Getting the Evangelicals Wrong-Again | Sojourners

Getting the Evangelicals Wrong-Again

The upcoming primary in South Carolina will be critical for both the Democrats and the Republicans, say the media pundits. And South Carolina is full of evangelicals, they also say. But they have absolutely no clue about what that means.


For example, the exit polls in the Iowa caucus and New Hampshire primary have asked departing Republican voters if they are "evangelicals," but they don't ask the same question of exiting Democrats-therefore assuming there aren't any evangelicals voting for Democrats, an assumption that is demonstrably not true. The leading Democrats in the race-Obama, Clinton, and Edwards-speak explicitly and articulately as Christians and their campaigns have reached out as much to faith communities as the Republicans have.


The media experts on religion then go on to explain to us that evangelicals care mostly or only about abortion and gay marriage, and not about other issues. That is even more mistaken. The issues that most concern evangelicals today, especially a younger generation, include poverty, the environment and climate change, human rights, and the morality of a foreign policy where war is the first resort. This year those issues are drawing a growing number of evangelicals to consider the Democratic candidates.

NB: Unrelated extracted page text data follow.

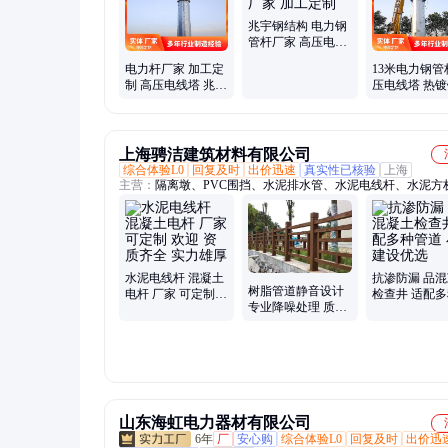
兆宇钢结构 电力钢
管杆厂家 高压电线
塔 生产厂家 加工定
电力杆厂家 加工定
13米电力钢管
制
制 高压电线塔 兆宇
压电线塔 热
防腐防锈
腐 按需定制
上海骋洁建筑材料有限公司
综合体验L0
回复及时
出价迅速
真实性已核验
上海
主营：
隔离墩、PVC围挡、水泥排水管、水泥电线杆、水泥方
钢板桩、生态仿木桩、仿木栏杆、仿木桩、明沟板
水泥电线杆 混凝土
抗渗防漏 品
树脂管道静音设计
电杆 厂家 可定制
检查井 适配
专业降噪处理 质量
欢迎 资质齐全 实力
道 小区建设优
靠谱 广泛用途 可选
雄厚
规格 完善售后
山东海虹电力器材有限公司
6年
厂
安心购
综合体验L0
回复及时
出价迅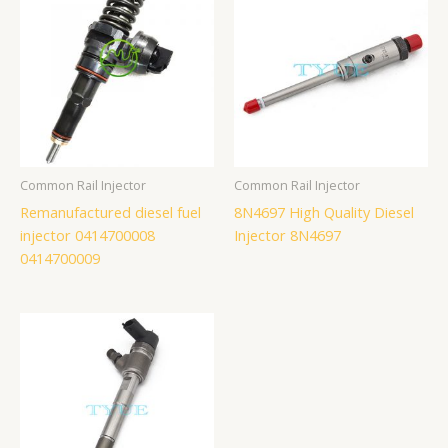
Common Rail Injector
Common Rail Injector
Remanufactured diesel fuel
8N4697 High Quality Diesel
injector 0414700008
Injector 8N4697
0414700009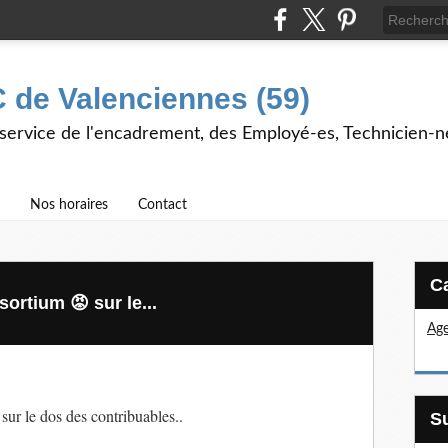
 de Valenciennes (59)
 service de l'encadrement, des Employé-es, Technicien-n
Nos horaires
Contact
ortium 😡 sur le...
Age
sur le dos des contribuables..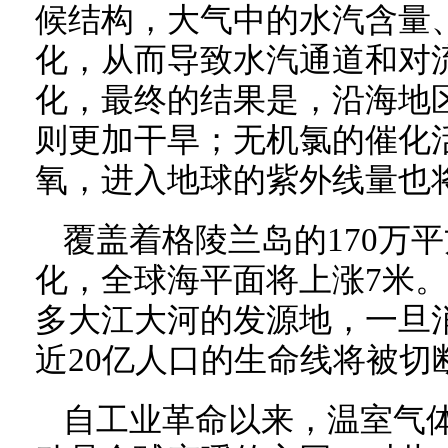
候结构，大气中的水汽含量
化，从而导致水汽通道和对
化，最终的结果是，沿海地
则更加干旱；无机氯的催化
氧，进入地球的紫外线量也
覆盖着格陵兰岛的170万
化，全球海平面将上涨7米
多大江大河的发源地，一旦
近20亿人口的生命线将被切
自工业革命以来，温室气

Along with a number of other evangelical leaders, I just signed a letter to the media outlets in the National Election Poll, which says:



By omitting the question of evangelical/born-again identification from the Democratic polls, you prevented the public from seeing the full picture of how the bipartisan courtship of evangelical voters affected the outcome of the first contest of the 2008 campaign and perpetuated the misperception that all evangelical Christians are Republicans. No party can own any faith. Evangelicals have broadened their agenda to include care for the planet, the poor and the stranger, and as a result are increasingly diverse politically.

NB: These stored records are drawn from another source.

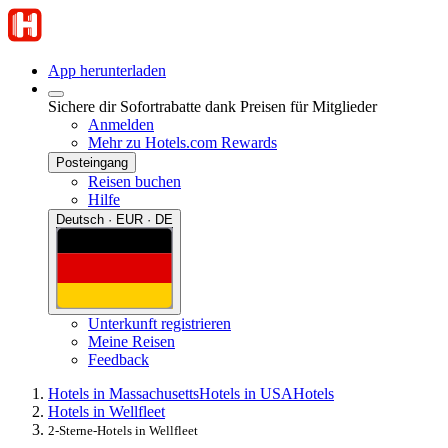
App herunterladen
Sichere dir Sofortrabatte dank Preisen für Mitglieder
Anmelden
Mehr zu Hotels.com Rewards
Posteingang
Reisen buchen
Hilfe
Deutsch · EUR · DE
Unterkunft registrieren
Meine Reisen
Feedback
Hotels in Massachusetts
Hotels in USA
Hotels
Hotels in Wellfleet
2-Sterne-Hotels in Wellfleet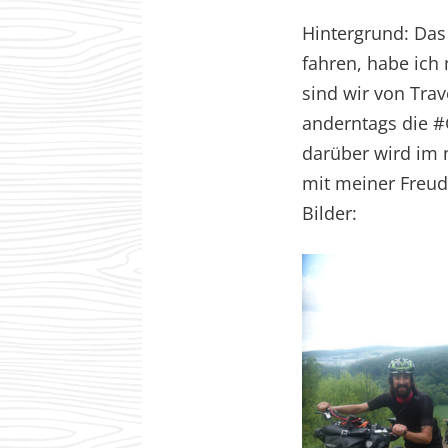
Hintergrund: Das
fahren, habe ich
sind wir von Tr
anderntags die #
darüber wird im 
mit meiner Freud
Bilder: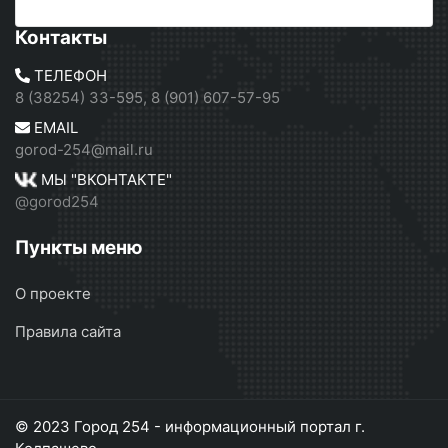
Контакты
ТЕЛЕФОН
8 (38254) 33-595, 8 (901) 607-57-95
EMAIL
gorod-254@mail.ru
МЫ "ВКОНТАКТЕ"
@gorod254
Пункты меню
О проекте
Правила сайта
© 2023 Город 254 - информационный портал г.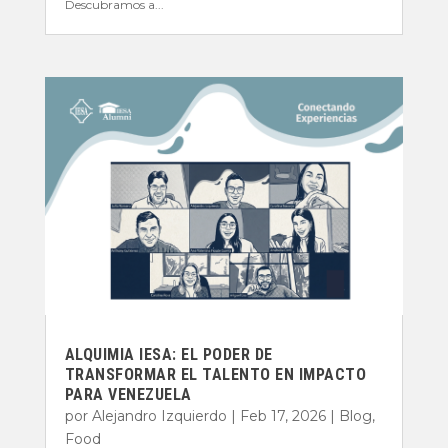
Descubramos a...
ALQUIMIA IESA: EL PODER DE
TRANSFORMAR EL TALENTO EN IMPACTO
PARA VENEZUELA
por
Alejandro Izquierdo
|
Feb 17, 2026
|
Blog
,
Food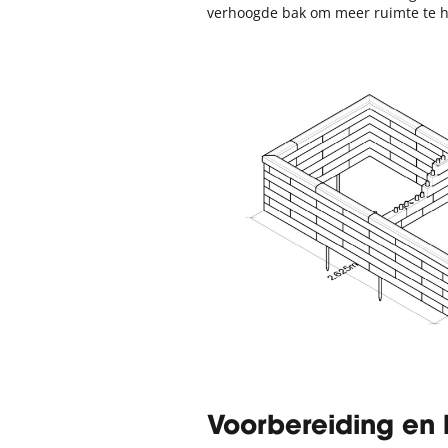
verhoogde bak om meer ruimte te h
Voorbereiding en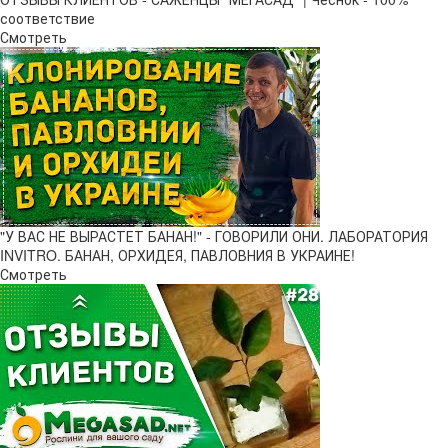
соответствие
Смотреть
"У ВАС НЕ ВЫРАСТЕТ БАНАН!" - ГОВОРИЛИ ОНИ. ЛАБОРАТОРИЯ
INVITRO. БАНАН, ОРХИДЕЯ, ПАВЛОВНИЯ В УКРАИНЕ!
Смотреть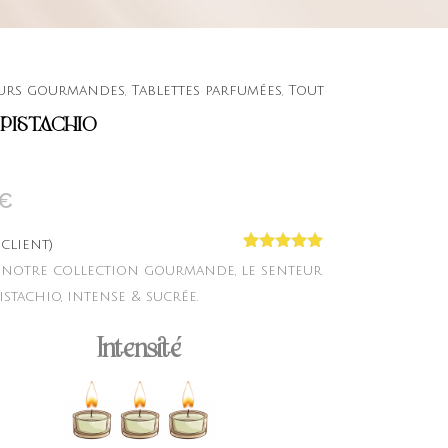
urs gourmandes
,
Tablettes parfumées
,
Tout
PISTACHIO
€
 client)
Noté
1
5.00
 notre collection gourmande, le senteur
sur 5
basé sur
stachio, intense & sucrée.
notation
client
Intensité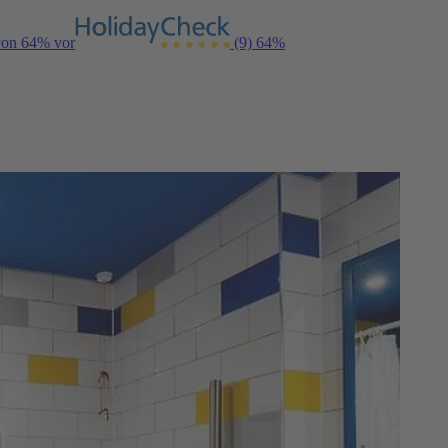
 von 64% vor
(9)
64%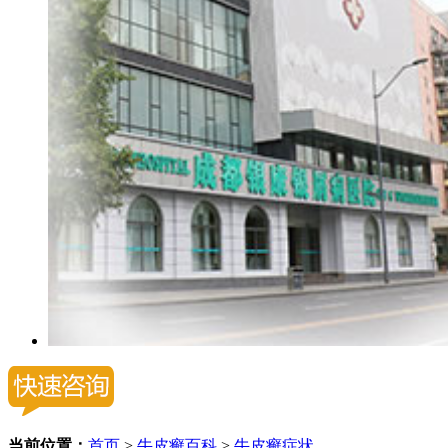
当前位置：
首页
>
牛皮癣百科
>
牛皮癣症状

One of the leading Republicans, of course, is Mike Huckabee, who is also an outspoken evangelical. Huckabee recently spoke to Reuters about the broadening evangelical agenda:



Unquestionably there is a maturing that is going on within the evangelical movement. It doesn't mean that evangelicals are any less concerned about traditional families and the sanctity of life. It just means that they also realize that we have real responsibility in areas like disease and hunger and poverty and that these are issues that people of faith have to address.


Yet the media, which is paying such close attention to Huckabee, doesn't seem to pay any attention to that. You might conclude that the media still just doesn't understand much about religion and the enormous changes taking place among evangelicals in particular. So far, the media analysts and prognosticators about South Carolina are about as accurate and credible as their insightful and confident predictions about the expected results from the New Hampshire primary. Will the media celebrities ever really listen to the American people or just tell us how we are going to vote? Religion could, indeed, play a major role in the outcome of the South Carolina primary, on both sides of the aisle. But our non-stop talking heads in the media parallel universe and the professional polling truth inventors haven't got a clue about how.